[Landsat-pds] Upcoming updates to Landsat on AWS data

Amit Kapadia amit at planet.com
Wed Nov 4 12:11:09 PST 2015


Jed,

Looks like we're missing 1001 scenes, or about 0.5% of scenes made
available in 2015. List of these scenes at:

https://gist.github.com/kapadia/f0562641d4fb01509d24

I'll get us going on ingesting these scenes.

Cheers,
Amit

On Fri, Oct 30, 2015 at 5:51 PM, Sundwall, Jed <jed at amazon.com> wrote:

> Amit, I don't have a list, but as I mentioned earlier on this thread, we
> have a customer who estimates that were missing about 2.4%. I can reach out
> to him to see if he has determined the IDs of those scenes.
>
> On Oct 29, 2015, at 5:16 PM, Amit Kapadia <amit at planet.com> wrote:
>
> Jed,
>
> Do you have a list of scenes that we're missing? If not, I can figure this
> out.

********

Task item A — How many scenes does the message say are missing?
The message and the rows are unrelated to each other.

Stored data entries —
********

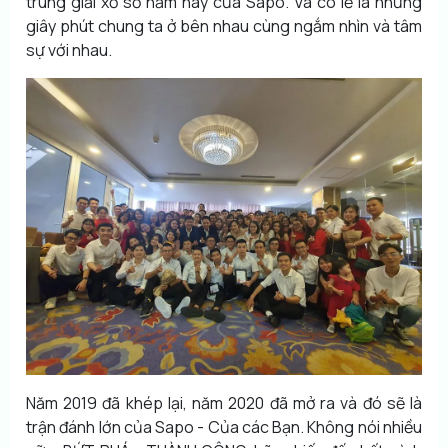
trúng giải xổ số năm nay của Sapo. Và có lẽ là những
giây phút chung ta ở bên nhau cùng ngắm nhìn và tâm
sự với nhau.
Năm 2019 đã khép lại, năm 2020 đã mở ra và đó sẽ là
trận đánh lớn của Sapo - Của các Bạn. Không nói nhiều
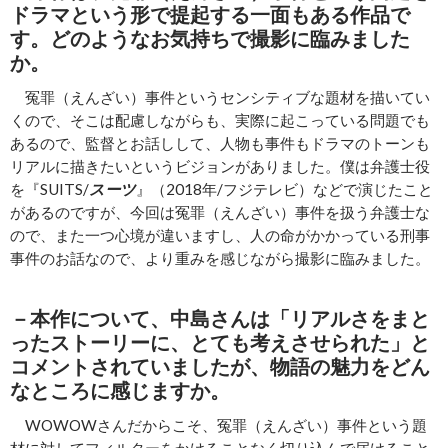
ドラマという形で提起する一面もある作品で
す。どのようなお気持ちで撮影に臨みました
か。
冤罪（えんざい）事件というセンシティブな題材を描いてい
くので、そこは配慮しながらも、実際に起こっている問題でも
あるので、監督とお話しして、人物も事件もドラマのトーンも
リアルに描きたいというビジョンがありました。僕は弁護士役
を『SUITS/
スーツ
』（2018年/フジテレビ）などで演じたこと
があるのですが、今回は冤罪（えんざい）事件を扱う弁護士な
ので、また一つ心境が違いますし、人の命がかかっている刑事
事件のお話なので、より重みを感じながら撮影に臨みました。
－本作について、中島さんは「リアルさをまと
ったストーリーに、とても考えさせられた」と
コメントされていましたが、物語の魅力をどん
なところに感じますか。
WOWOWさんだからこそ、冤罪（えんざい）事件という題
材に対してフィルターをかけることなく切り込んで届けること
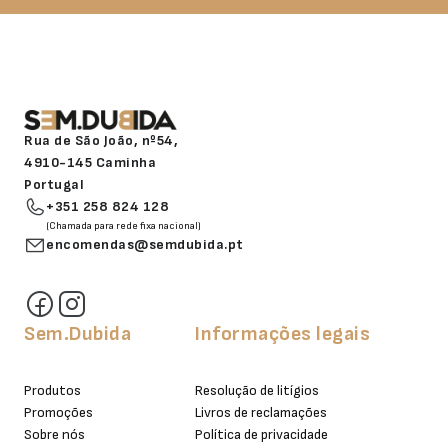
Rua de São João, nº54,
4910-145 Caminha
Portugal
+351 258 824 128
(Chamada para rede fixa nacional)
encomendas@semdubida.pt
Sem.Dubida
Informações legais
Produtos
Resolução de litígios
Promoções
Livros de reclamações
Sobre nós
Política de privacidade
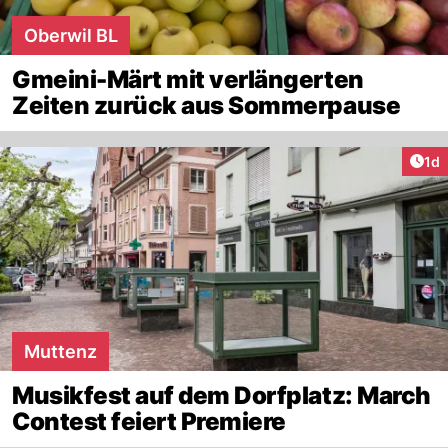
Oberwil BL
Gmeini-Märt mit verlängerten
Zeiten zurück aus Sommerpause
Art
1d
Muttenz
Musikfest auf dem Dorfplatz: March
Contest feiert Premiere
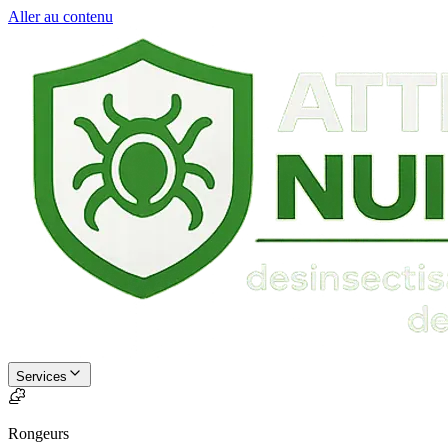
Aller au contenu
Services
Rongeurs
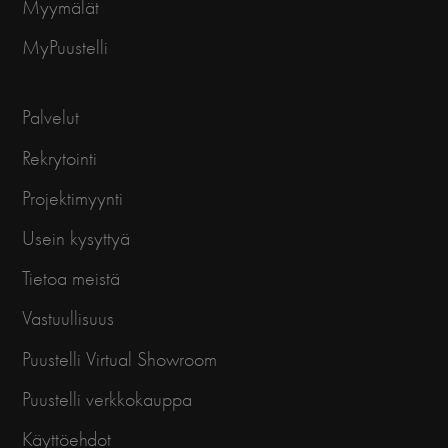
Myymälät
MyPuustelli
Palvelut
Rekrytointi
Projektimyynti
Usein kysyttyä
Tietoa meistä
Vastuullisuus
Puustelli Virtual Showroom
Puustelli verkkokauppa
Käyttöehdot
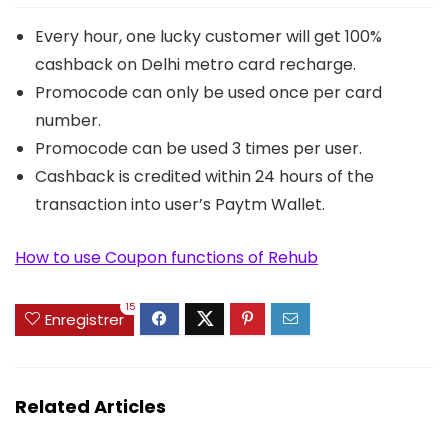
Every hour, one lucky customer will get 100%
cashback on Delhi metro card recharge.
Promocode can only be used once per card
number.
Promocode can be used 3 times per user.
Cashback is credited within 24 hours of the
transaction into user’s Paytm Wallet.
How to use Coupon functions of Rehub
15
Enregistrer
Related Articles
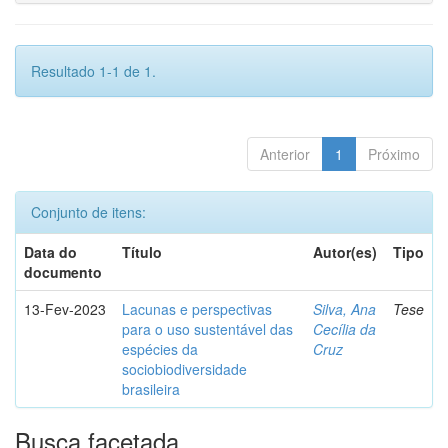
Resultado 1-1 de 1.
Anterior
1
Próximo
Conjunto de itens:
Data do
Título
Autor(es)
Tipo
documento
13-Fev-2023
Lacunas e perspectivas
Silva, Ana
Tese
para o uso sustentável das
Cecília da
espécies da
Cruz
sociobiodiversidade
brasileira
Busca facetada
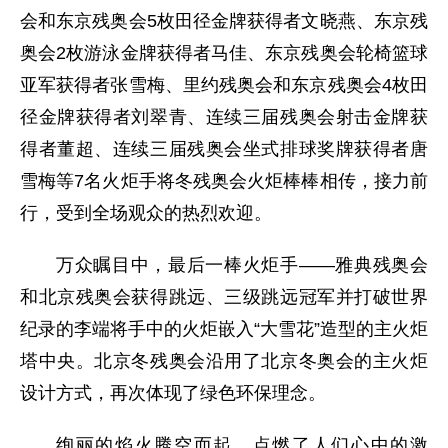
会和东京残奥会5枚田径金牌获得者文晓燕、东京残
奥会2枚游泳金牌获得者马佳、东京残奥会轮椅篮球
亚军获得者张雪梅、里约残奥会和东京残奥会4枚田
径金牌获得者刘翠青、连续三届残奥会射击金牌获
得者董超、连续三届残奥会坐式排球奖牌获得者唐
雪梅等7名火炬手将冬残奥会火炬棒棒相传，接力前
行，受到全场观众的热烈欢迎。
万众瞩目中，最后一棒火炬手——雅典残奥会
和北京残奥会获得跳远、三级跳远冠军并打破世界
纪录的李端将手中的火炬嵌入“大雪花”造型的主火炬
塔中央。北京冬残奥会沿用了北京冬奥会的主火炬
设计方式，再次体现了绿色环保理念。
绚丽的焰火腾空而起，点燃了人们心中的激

********

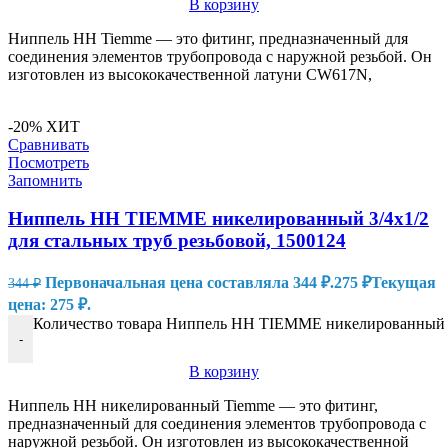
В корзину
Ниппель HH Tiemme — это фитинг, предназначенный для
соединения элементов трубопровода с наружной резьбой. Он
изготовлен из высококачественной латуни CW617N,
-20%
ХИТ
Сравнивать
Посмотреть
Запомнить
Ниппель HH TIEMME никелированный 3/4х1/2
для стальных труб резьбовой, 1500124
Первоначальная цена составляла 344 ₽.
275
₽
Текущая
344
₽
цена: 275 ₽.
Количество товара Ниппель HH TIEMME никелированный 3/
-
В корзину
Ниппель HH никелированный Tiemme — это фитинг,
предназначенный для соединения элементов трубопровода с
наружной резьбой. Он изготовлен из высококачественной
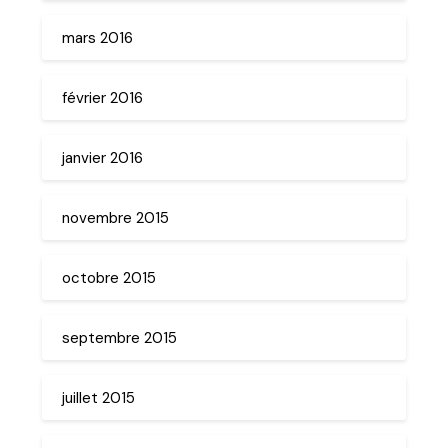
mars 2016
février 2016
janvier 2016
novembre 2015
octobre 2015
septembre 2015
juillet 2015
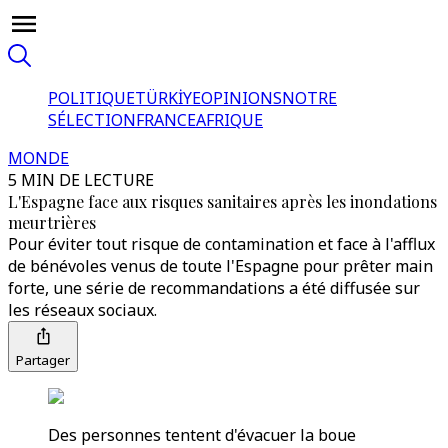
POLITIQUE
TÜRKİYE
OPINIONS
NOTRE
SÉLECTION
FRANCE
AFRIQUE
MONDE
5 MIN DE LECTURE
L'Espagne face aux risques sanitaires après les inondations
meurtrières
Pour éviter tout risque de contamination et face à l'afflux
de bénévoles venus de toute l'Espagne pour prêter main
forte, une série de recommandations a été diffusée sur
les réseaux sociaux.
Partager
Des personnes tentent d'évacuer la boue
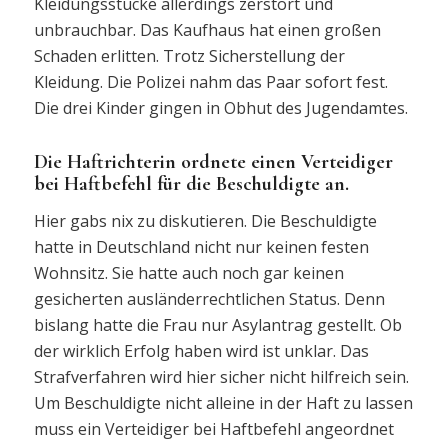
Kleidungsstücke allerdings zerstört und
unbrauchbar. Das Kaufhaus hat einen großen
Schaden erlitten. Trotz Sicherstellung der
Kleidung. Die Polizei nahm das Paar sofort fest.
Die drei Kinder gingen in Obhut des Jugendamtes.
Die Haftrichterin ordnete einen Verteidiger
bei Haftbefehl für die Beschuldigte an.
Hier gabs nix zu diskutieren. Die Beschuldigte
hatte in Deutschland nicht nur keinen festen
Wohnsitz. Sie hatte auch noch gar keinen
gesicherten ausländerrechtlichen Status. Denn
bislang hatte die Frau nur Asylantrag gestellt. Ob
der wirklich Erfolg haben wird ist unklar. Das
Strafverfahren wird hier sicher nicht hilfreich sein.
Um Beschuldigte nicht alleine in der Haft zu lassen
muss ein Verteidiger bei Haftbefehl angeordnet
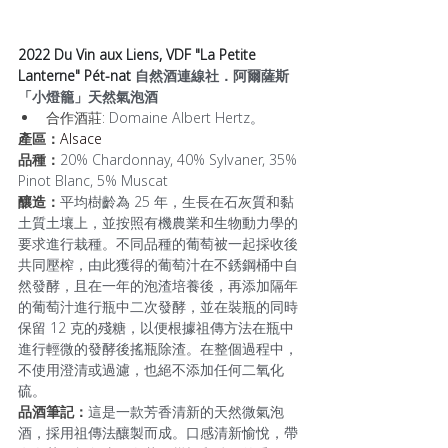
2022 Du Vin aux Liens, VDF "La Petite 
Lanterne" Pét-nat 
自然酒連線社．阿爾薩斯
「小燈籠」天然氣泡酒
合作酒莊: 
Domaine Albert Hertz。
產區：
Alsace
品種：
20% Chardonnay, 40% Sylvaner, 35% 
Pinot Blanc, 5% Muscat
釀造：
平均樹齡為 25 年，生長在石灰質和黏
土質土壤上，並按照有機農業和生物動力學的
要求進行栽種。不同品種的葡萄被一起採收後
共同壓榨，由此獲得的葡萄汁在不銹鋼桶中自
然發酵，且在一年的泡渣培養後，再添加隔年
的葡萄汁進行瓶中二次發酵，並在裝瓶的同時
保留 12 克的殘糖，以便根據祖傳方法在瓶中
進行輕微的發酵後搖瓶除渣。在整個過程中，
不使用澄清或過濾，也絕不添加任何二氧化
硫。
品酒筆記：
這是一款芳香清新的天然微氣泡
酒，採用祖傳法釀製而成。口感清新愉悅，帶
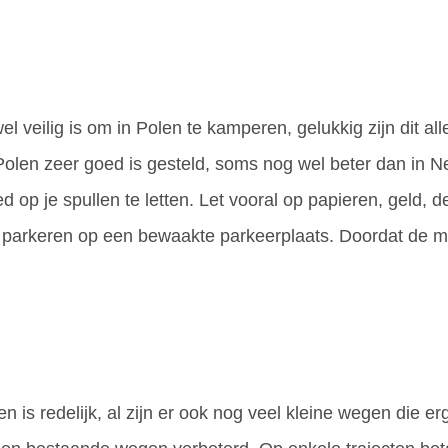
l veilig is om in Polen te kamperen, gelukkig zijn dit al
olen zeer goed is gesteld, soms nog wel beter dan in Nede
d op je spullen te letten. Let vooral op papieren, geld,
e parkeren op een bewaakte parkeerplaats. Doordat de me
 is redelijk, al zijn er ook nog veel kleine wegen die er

********

Task item B — From the stored data entries rows, reproduce everything from the line containing "Resultado 1-1 de 1." down to the line containing "Busca facetada", including both of those lines.

Task output A — 1001 scenes, about 0.5% of the scenes made available in 2015.

Task output B —
Resultado 1-1 de 1.
Anterior
1
Próximo
Conjunto de itens:
Data do
Título
Autor(es)
Tipo
documento
13-Fev-2023
Lacunas e perspectivas
Silva, Ana
Tese
para o uso sustentável das
Cecília da
espécies da
Cruz
sociobiodiversidade
brasileira
Busca facetada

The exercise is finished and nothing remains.